Checkbox guidelines must not be the only “instruments” of AI ethics. A transition is required from a more deontologically oriented, action-restricting ethic based on universal abidance of principles and rules, to a situation-sensitive ethical approach based on virtues and personality dispositions, knowledge expansions, responsible autonomy and freedom of action. Such an AI ethics does not seek to subsume as many cases as possible under individual principles in an overgeneralizing way, but behaves sensitively towards individual situations and specific technical assemblages. Further, AI ethics should not try to discipline moral actors to adhere to normative principles, but emancipate them from potential inabilities to act self-responsibly on the basis of comprehensive knowledge, as well as empathy in situations where morally relevant decisions have to be made.

These considerations have two consequences for AI ethics. On the one hand, a stronger focus on technological details of the various methods and technologies in the field of AI and machine learning is required.
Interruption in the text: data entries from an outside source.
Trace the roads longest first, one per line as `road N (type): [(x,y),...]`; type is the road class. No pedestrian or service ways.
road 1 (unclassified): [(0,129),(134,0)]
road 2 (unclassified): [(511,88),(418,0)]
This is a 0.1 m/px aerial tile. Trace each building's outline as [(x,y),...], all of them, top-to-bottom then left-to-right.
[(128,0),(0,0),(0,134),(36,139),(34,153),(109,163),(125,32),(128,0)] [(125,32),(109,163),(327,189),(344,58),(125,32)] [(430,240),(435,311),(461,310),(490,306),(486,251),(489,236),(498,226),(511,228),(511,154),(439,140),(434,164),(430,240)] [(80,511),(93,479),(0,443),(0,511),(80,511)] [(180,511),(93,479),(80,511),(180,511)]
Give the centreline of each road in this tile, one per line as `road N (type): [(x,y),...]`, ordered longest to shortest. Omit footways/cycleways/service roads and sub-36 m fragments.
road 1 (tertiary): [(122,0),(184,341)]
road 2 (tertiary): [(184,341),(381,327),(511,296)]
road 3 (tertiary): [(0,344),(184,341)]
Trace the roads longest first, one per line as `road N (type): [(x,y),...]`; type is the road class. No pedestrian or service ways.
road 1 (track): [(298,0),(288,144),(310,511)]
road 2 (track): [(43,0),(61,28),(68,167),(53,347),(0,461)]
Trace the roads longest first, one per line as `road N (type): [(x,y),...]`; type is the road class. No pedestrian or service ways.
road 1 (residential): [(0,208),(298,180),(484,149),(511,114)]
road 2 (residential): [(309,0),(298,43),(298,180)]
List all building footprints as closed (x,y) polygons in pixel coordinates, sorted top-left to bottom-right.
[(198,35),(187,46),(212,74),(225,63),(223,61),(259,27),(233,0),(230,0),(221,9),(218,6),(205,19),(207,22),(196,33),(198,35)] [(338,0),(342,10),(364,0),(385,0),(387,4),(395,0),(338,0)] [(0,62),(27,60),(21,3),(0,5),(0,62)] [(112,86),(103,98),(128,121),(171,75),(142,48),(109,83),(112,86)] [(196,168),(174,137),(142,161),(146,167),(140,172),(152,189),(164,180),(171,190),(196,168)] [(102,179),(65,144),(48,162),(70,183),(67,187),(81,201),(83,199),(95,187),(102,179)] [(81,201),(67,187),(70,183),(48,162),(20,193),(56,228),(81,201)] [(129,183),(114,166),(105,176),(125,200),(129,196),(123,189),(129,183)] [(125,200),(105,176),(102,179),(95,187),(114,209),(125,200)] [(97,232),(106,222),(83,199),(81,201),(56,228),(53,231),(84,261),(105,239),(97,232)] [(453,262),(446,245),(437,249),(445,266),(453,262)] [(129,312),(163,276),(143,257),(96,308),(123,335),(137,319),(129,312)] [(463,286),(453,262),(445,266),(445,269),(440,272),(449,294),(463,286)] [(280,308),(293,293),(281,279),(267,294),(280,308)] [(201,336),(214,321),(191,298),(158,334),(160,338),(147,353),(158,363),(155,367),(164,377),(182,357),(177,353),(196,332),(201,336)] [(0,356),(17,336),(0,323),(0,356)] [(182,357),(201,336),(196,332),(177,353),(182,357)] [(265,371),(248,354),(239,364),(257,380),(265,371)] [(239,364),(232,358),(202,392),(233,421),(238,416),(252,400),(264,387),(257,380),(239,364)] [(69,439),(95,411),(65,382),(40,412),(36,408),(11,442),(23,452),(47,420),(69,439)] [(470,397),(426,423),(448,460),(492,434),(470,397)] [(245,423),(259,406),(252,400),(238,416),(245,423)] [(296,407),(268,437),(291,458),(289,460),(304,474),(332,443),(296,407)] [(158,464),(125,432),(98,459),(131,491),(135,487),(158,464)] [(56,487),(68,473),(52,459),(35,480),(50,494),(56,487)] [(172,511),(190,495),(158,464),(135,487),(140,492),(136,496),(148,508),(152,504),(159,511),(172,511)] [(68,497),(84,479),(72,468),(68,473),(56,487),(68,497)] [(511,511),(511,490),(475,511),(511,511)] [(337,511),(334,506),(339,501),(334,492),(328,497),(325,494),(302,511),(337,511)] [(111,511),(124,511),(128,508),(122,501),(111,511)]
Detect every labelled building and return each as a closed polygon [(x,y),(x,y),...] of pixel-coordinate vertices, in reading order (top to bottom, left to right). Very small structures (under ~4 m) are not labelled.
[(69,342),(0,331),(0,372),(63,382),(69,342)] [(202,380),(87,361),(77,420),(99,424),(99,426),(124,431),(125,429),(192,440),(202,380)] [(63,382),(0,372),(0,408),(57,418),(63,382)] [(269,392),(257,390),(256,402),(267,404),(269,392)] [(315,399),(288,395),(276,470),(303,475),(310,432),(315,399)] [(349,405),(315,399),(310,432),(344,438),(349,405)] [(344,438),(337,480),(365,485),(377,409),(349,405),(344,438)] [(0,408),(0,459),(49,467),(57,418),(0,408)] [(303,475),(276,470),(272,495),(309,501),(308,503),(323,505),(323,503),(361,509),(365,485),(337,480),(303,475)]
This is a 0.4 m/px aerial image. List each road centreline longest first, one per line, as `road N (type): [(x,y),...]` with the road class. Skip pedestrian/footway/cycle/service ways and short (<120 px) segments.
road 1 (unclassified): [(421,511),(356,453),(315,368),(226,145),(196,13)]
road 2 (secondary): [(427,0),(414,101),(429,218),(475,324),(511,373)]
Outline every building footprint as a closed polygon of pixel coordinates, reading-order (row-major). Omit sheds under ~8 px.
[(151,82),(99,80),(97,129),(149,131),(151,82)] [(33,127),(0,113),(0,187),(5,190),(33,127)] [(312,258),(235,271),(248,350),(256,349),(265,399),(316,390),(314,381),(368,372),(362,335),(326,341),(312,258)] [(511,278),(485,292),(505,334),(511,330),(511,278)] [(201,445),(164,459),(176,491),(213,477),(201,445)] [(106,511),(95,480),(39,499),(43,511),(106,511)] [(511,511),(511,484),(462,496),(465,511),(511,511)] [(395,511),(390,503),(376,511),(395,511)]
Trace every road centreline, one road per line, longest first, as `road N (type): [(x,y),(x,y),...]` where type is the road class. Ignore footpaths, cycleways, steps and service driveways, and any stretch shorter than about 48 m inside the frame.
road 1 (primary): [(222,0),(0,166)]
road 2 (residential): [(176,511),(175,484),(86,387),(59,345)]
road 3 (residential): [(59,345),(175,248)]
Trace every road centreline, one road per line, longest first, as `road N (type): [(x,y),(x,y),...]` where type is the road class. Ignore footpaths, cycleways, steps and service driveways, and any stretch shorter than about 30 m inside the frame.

This should ultimately serve to close the gap between ethics and technical discourses. It is necessary to build tangible bridges between abstract values and technical implementations, as long as these bridges can be reasonably constructed. On the other hand, however, the consequence of the presented considerations is that AI ethics, conversely, turns away from the description of purely technological phenomena in order to focus more strongly on genuinely social and personality-related aspects. AI ethics then deals less with AI as such, than with ways of deviation or distancing oneself from problematic routines of action, with uncovering blind spots in knowledge, and of gaining individual self-responsibility. Future AI ethics faces the challenge of achieving this balancing act between the two approaches.